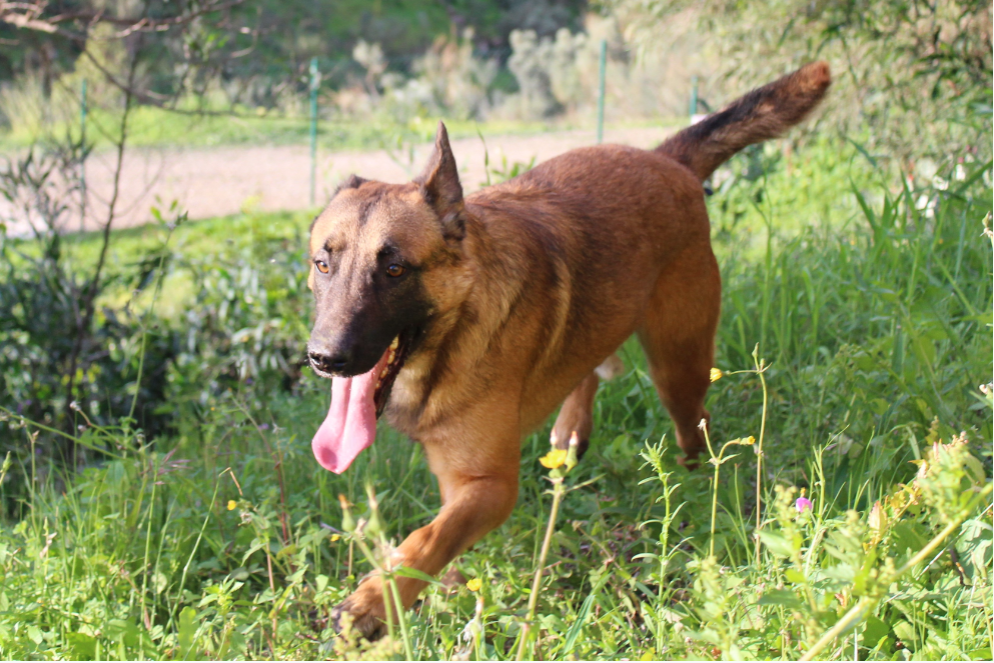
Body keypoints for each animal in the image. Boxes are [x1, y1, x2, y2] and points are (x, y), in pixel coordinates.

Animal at [304, 62, 828, 640]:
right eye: (323, 264)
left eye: (395, 269)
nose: (325, 359)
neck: (456, 329)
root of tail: (666, 159)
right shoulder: (460, 481)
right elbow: (441, 538)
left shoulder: (491, 487)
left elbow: (425, 539)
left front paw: (375, 601)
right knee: (590, 369)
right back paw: (573, 428)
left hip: (679, 372)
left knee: (696, 431)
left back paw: (695, 490)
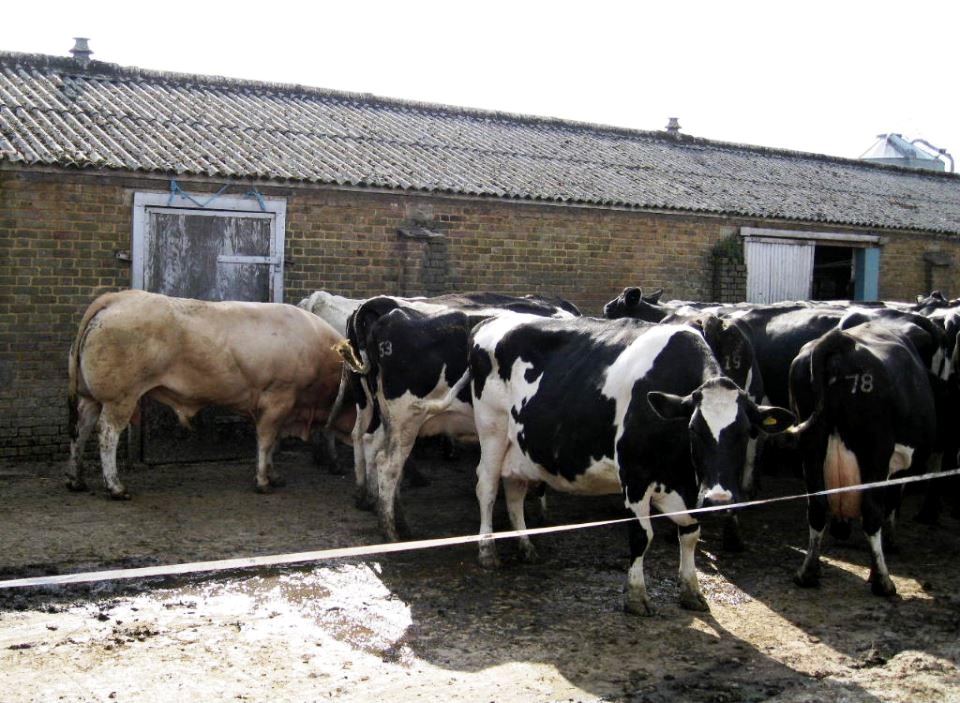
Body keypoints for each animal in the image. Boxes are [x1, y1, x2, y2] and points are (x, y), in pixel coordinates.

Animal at [67, 290, 355, 498]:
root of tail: (118, 297)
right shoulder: (278, 399)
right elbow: (265, 441)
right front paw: (263, 480)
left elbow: (273, 442)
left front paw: (274, 475)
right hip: (119, 398)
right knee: (107, 434)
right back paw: (115, 486)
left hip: (91, 397)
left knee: (81, 430)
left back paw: (76, 480)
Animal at [339, 292, 580, 541]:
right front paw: (539, 514)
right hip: (404, 418)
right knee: (388, 464)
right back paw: (391, 531)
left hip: (380, 412)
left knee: (367, 440)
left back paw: (379, 507)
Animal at [468, 313, 794, 614]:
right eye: (694, 429)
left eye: (746, 432)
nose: (719, 500)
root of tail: (492, 319)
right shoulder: (635, 475)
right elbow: (641, 536)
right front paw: (636, 596)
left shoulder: (691, 486)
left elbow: (691, 535)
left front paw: (691, 591)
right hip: (492, 429)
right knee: (487, 487)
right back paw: (487, 551)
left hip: (520, 447)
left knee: (514, 491)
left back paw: (525, 545)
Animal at [789, 321, 938, 596]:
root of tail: (840, 342)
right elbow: (891, 505)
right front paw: (890, 543)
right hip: (874, 448)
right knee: (871, 511)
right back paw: (883, 581)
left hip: (811, 443)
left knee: (817, 506)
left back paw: (807, 573)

━━━

Look through the material above and pick out each line holding the word "shoulder".

right shoulder: (460, 481)
left shoulder: (491, 487)
right shoulder: (278, 399)
right shoulder: (635, 475)
left shoulder: (691, 486)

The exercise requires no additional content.